Distributed Sampling

Stochastic simulations often require the use of a large number random numbers to compute the desired calculation. As such it is important to be mindfull of how these numbers are generated in parallel. Within the stochastic tools module it is possible to generate the sample data in three modes: replicated, distributed, or iterative. Each Sampler-based object has three methods: getSamples, getLocalSamples, and getNextLocalRow. The first will compute a complete dense matrix, the second will only compute the portion of the matrix assigned to the current processor, and the last will compute a single row of data within an iterative loop. Sample data is distributed by row, with each processor being responsible for computing a portion of the total number of matrix rows.

Example

To demonstrate the importance of using distributed sample generation a simple example was created using a test Sampler object that generates 100 million (1e8) random numbers. Each random number generated within the sample data is 8 bytes, thus in total the sample data requires 800MB of memory.
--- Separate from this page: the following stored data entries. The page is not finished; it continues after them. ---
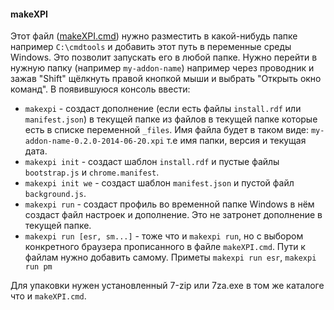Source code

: #### makeXPI
Этот файл ([makeXPI.cmd](https://github.com/2k1dmg/makeXPI/releases)) нужно разместить в какой-нибудь папке например `C:\cmdtools` и добавить этот путь в переменные среды Windows. Это позволит запускать его в любой папке.
Нужно перейти в нужную папку (например `my-addon-name`) например через проводник и зажав "Shift" щёлкнуть правой кнопкой мыши и выбрать "Открыть окно команд". В появившуюся консоль ввести:
- `makexpi` - создаст дополнение (если есть файлы `install.rdf` или `manifest.json`) в текущей папке из файлов в текущей папке которые есть в списке переменной `_files`. Имя файла будет в таком виде: `my-addon-name-0.2.0-2014-06-20.xpi` т.е имя папки, версия и текущая дата.
- `makexpi init` - создаст шаблон `install.rdf` и пустые файлы `bootstrap.js` и `chrome.manifest`.
- `makexpi init we` - создаст шаблон `manifest.json` и пустой файл `background.js`.
- `makexpi run` - создаст профиль во временной папке Windows в нём создаст файл настроек и дополнение. Это не затронет дополнение в текущей папке.
- `makexpi run [esr, sm...]` - тоже что и `makexpi run`, но с выбором конкретного браузера прописанного в файле `makeXPI.cmd`. Пути к файлам нужно добавить самому. Приметы `makexpi run esr`, `makexpi run pm`

Для упаковки нужен установленный 7-zip или 7za.exe в том же каталоге что и `makeXPI.cmd`.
The problem was executed in four configurations: (a) a base-line without sample data, (b) complete sample data on each process, (c) distributed sample data, and (d) using the iterative row retrieval. Each configuration was executed with various number of processors from 1 to 32. The total and average per process memory use from each configuration is shown in Figure 1 and Figure 2.

As expected, the total memory (Figure 1) for the non-distributed case increases at a rate of 800 MB per processor and the non-distributed remains constant regardless of the number of processors utilized. More importantly, for the distributed case is that, the average memory per process (Figure 2) decreases in the distributed configuration. Obviously, the iterative method performs the best as only a single row of data exists at any time, thus the memory impact is negligible. For this reason it is recommend that the getNextLocalRow method of sample data retrieval be used exclusively, unless the calculation requires the matrix.

Figure 1: Total memory usage for four different configurations for sample data generation.

Figure 2: Average memory per process for four different configurations for sample data generation.